━━ EXCERPT ━━
On 6/25/26 4:04 AM, Anisa Su wrote:
> From: Ira Weiny <[email protected]>
> 
> DC DAX regions must allow memory to be added or removed dynamically.
> In addition to the quantity of memory available the,

stray comma

DJ

> location of the memory within a DC partition is dynamic, based on the
> extents offered by a device.  CXL DAX regions must accommodate the
> dynamic movement of this memory in the management of DAX regions and devices.
> 
> Introduce the concept of a dynamic DAX region. Introduce
> create_dynamic_ram_1_region() sysfs entry to create such regions.
> Special case DC-capable regions to create a 0 sized seed DAX device
> to maintain compatibility which requires a default DAX device to hold a
> region reference.
> 
> Indicate 0 byte available capacity until such time that capacity is
> added.
> 
> Dynamic regions complicate the range mapping of dax devices.  There is no
> known use case for range mapping on dynamic regions.  Avoid the
> complication by preventing range mapping of dax devices on dynamic
> regions.
> 
> Interleaving is deferred for now.  Add checks.
> 
> Based on an original patch by Navneet Singh.
> 
> Signed-off-by: Ira Weiny <[email protected]>
> Signed-off-by: Anisa Su <[email protected]>
> 
> ---
> Changes:
> 1. Documentation: bump kver to 7.3 and date to June 2026
> 2. port.c: use helper function to_cxl_memdev_state() in cxled_to_mds()
> 3. region.c: cxled_to_mds() can return NULL with ^ above change.
>    Handle properly in store_targetN()
> 4. port.c: check if the root decoder supports ram regions before
>    exposing create_dynamic_ram_1_region attribute in
>    cxl_root_decoder_visible()
> 5. Rename dynamic_ram_a to dynamic_ram_1
> 6. Add dynamic_ram_1 to mode_show()
━━━
━━ EXTRACTED MATERIAL ━━
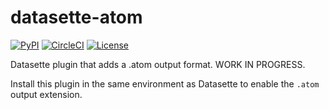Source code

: # datasette-atom

[![PyPI](https://img.shields.io/pypi/v/datasette-atom.svg)](https://pypi.org/project/datasette-atom/)
[![CircleCI](https://circleci.com/gh/simonw/datasette-atom.svg?style=svg)](https://circleci.com/gh/simonw/datasette-atom)
[![License](https://img.shields.io/badge/license-Apache%202.0-blue.svg)](https://github.com/simonw/datasette-atom/blob/master/LICENSE)

Datasette plugin that adds a .atom output format. WORK IN PROGRESS.

Install this plugin in the same environment as Datasette to enable the `.atom` output extension.
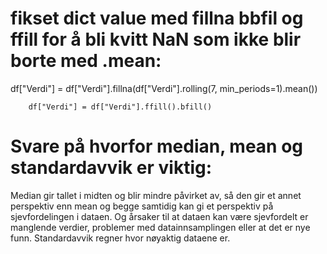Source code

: # fikset dict value med fillna bbfil og ffill for å bli kvitt NaN som ikke blir borte med .mean:

<!-- Fyller inn gjennomsnittsverdier hvor det egentlig er NaN verdier -->
 df["Verdi"] = df["Verdi"].fillna(df["Verdi"].rolling(7, min_periods=1).mean())


<!-- Resterende Nan verdier som ikke blir borte, håndteres ved å kopiere tallene ved siden av seg -->
        df["Verdi"] = df["Verdi"].ffill().bfill()


# Svare på hvorfor median, mean og standardavvik er viktig:
Median gir tallet i midten og blir mindre påvirket av, så den gir et annet perspektiv enn mean og begge samtidig kan gi et perspektiv på sjevfordelingen i dataen. Og årsaker til at dataen kan være sjevfordelt er manglende verdier, problemer med datainnsamplingen eller at det er nye funn.
Standardavvik regner hvor nøyaktig dataene er.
━━━
Please extend the email about dynamic DAX regions, picking up right after its final line. The entries have no connection to the email about dynamic DAX regions.

> ---
>  Documentation/ABI/testing/sysfs-bus-cxl | 22 ++++++-------
>  drivers/cxl/core/core.h                 |  9 ++++++
>  drivers/cxl/core/port.c                 |  5 +++
>  drivers/cxl/core/region.c               | 43 +++++++++++++++++++++++--
>  drivers/cxl/core/region_dax.c           |  6 ++++
>  drivers/dax/bus.c                       | 10 ++++++
>  drivers/dax/bus.h                       |  1 +
>  drivers/dax/cxl.c                       | 17 ++++++++--
>  8 files changed, 98 insertions(+), 15 deletions(-)
> 
> diff --git a/Documentation/ABI/testing/sysfs-bus-cxl 
> b/Documentation/ABI/testing/sysfs-bus-cxl
> index 499741cbb899..00b98bbe0ff3 100644
> --- a/Documentation/ABI/testing/sysfs-bus-cxl
> +++ b/Documentation/ABI/testing/sysfs-bus-cxl
> @@ -434,20 +434,20 @@ Description:
>               interleave_granularity).
>  
>  
> -What:                /sys/bus/cxl/devices/decoderX.Y/create_{pmem,ram}_region
> -Date:                May, 2022, January, 2023
> -KernelVersion:       v6.0 (pmem), v6.3 (ram)
> +What:                
> /sys/bus/cxl/devices/decoderX.Y/create_{pmem,ram,dynamic_ram_1}_region
> +Date:                May, 2022, January, 2023, June 2026
> +KernelVersion:       v6.0 (pmem), v6.3 (ram), v7.3 (dynamic_ram_1)
>  Contact:     [email protected]
>  Description:
>               (RW) Write a string in the form 'regionZ' to start the process
> -             of defining a new persistent, or volatile memory region
> -             (interleave-set) within the decode range bounded by root decoder
> -             'decoderX.Y'. The value written must match the current value
> -             returned from reading this attribute. An atomic compare exchange
> -             operation is done on write to assign the requested id to a
> -             region and allocate the region-id for the next creation attempt.
> -             EBUSY is returned if the region name written does not match the
> -             current cached value.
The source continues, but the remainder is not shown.